**Work task**
Repeat each line of the data below exactly, but skip the pictures.
-*-
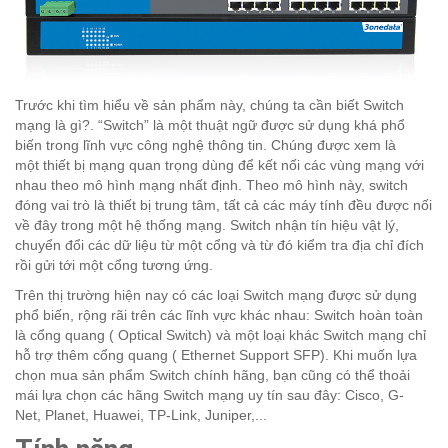
Trước khi tìm hiểu về sản phẩm này, chúng ta cần biết Switch
mạng là gì?. “Switch” là một thuật ngữ được sử dụng khá phổ
biến trong lĩnh vực công nghệ thông tin. Chúng được xem là
một thiết bị mạng quan trọng dùng để kết nối các vùng mạng với
nhau theo mô hình mạng nhất định. Theo mô hình này, switch
đóng vai trò là thiết bị trung tâm, tất cả các máy tính đều được nối
về đây trong một hệ thống mạng. Switch nhận tín hiệu vật lý,
chuyển đổi các dữ liệu từ một cổng và từ đó kiểm tra địa chỉ đích
rồi gửi tới một cổng tương ứng.
Trên thị trường hiện nay có các loại Switch mạng được sử dụng
phổ biến, rộng rãi trên các lĩnh vực khác nhau: Switch hoàn toàn
là cổng quang ( Optical Switch) và một loại khác Switch mạng chỉ
hỗ trợ thêm cổng quang ( Ethernet Support SFP). Khi muốn lựa
chọn mua sản phẩm Switch chính hãng, bạn cũng có thể thoải
mái lựa chọn các hãng Switch mạng uy tín sau đây: Cisco, G-
Net, Planet, Huawei, TP-Link, Juniper,...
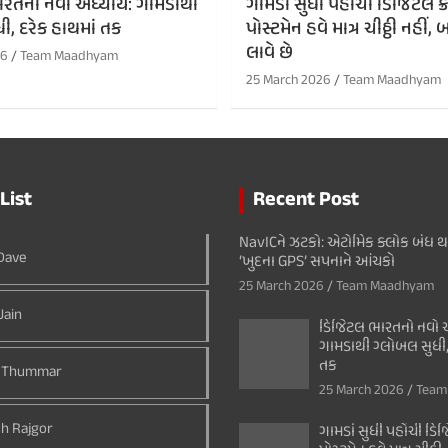
રતનો નવો અધ્યાય: ગામડાથી
ગામડાં સુધી પહોંચી ડિજિટલ ક્રા
ી, દરેક હાથમાં તક
પોસ્ટમેન હવે માત્ર ચીઠ્ઠી નહી
લાવે છે
26
Team Maadhyam
25 March 2026
Team Maadhyam
List
Recent Post
NavICને ઝટકો: એટોમિક ક્લોક બંધ 
 Dave
‘ખુદના GPS’ સપનાને આંચકો
25 March 2026
Team Maadhyam
Jain
ડિજિટલ ભારતનો નવો અ
ગામડાથી ગ્લોબલ સુધી,
તક
 Thummar
25 March 2026
Team
h Rajgor
ગામડાં સુધી પહોંચી ડિજિ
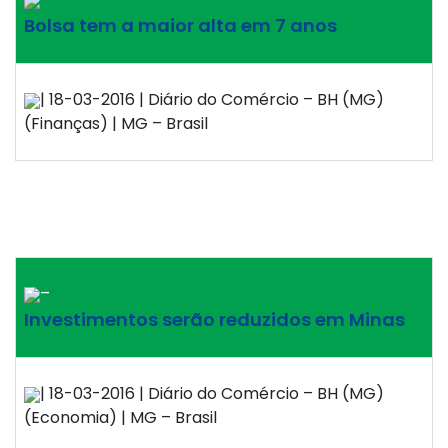
Bolsa tem a maior alta em 7 anos
| 18-03-2016 | Diário do Comércio – BH (MG)
(Finanças) | MG – Brasil
–
Investimentos serão reduzidos em Minas
| 18-03-2016 | Diário do Comércio – BH (MG)
(Economia) | MG – Brasil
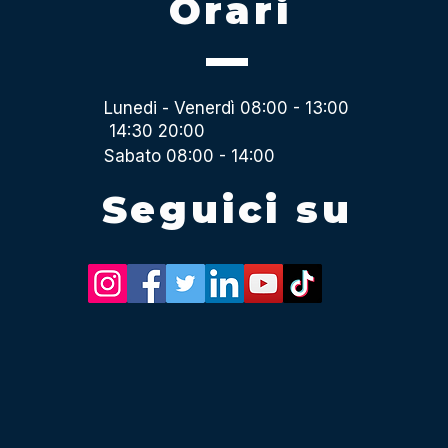
Orari
Lunedi - Venerdì 08:00 - 13:00
14:30 20:00
Sabato 08:00 - 14:00
Seguici su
-*-
**Result of this task**
Trước khi tìm hiểu về sản phẩm này, chúng ta cần biết Switch
mạng là gì?. “Switch” là một thuật ngữ được sử dụng khá phổ
biến trong lĩnh vực công nghệ thông tin. Chúng được xem là
một thiết bị mạng quan trọng dùng để kết nối các vùng mạng với
nhau theo mô hình mạng nhất định. Theo mô hình này, switch
đóng vai trò là thiết bị trung tâm, tất cả các máy tính đều được nối
về đây trong một hệ thống mạng. Switch nhận tín hiệu vật lý,
chuyển đổi các dữ liệu từ một cổng và từ đó kiểm tra địa chỉ đích
rồi gửi tới một cổng tương ứng.
Trên thị trường hiện nay có các loại Switch mạng được sử dụng
phổ biến, rộng rãi trên các lĩnh vực khác nhau: Switch hoàn toàn
là cổng quang ( Optical Switch) và một loại khác Switch mạng chỉ
hỗ trợ thêm cổng quang ( Ethernet Support SFP). Khi muốn lựa
chọn mua sản phẩm Switch chính hãng, bạn cũng có thể thoải
mái lựa chọn các hãng Switch mạng uy tín sau đây: Cisco, G-
Net, Planet, Huawei, TP-Link, Juniper,...
રતનો નવો અધ્યાય: ગામડાથી
ગામડાં સુધી પહોંચી ડિજિટલ ક્રા
ી, દરેક હાથમાં તક
પોસ્ટમેન હવે માત્ર ચીઠ્ઠી નહી
લાવે છે
26
Team Maadhyam
25 March 2026
Team Maadhyam
List
Recent Post
NavICને ઝટકો: એટોમિક ક્લોક બંધ 
 Dave
‘ખુદના GPS’ સપનાને આંચકો
25 March 2026
Team Maadhyam
Jain
ડિજિટલ ભારતનો નવો અ
ગામડાથી ગ્લોબલ સુધી,
તક
 Thummar
25 March 2026
Team
h Rajgor
ગામડાં સુધી પહોંચી ડિજિ
Bolsa tem a maior alta em 7 anos
| 18-03-2016 | Diário do Comércio – BH (MG)
(Finanças) | MG – Brasil
–
Investimentos serão reduzidos em Minas
| 18-03-2016 | Diário do Comércio – BH (MG)
(Economia) | MG – Brasil
Orari
Lunedi - Venerdì 08:00 - 13:00
14:30 20:00
Sabato 08:00 - 14:00
Seguici su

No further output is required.